BEGIN

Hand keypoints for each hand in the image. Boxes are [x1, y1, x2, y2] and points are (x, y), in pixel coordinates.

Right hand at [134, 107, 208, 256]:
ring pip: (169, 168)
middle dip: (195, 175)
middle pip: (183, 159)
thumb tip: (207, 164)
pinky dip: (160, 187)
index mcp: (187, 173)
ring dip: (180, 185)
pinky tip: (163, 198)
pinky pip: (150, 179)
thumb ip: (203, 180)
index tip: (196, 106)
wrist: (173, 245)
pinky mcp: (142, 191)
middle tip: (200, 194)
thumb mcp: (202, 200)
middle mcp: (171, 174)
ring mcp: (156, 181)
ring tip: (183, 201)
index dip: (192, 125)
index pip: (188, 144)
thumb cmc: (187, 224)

END
BEGIN

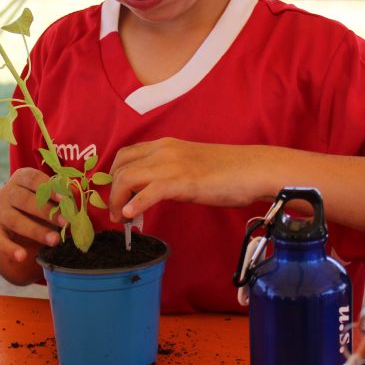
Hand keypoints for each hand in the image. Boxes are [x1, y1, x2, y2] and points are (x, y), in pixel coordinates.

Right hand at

END

Beginning with the line containing "middle pip: (183, 159)" in the material above, copy every line exactly until you have copied the line containing "thumb cmc: (187, 224)".

* **Answer**:
middle pip: (183, 159)
thumb tip: (207, 164)
pinky dip: (160, 187)
index mcp: (187, 173)
ring dip: (180, 185)
pinky tip: (163, 198)
pinky pip: (150, 179)
thumb ip: (203, 180)
index tip: (196, 106)
wrist: (173, 245)
pinky mcp: (142, 191)
middle tip: (200, 194)
thumb mcp: (202, 200)
middle mcp: (171, 174)
ring mcp: (156, 181)
ring tip: (183, 201)
index dip: (192, 125)
index pip: (188, 144)
thumb cmc: (187, 224)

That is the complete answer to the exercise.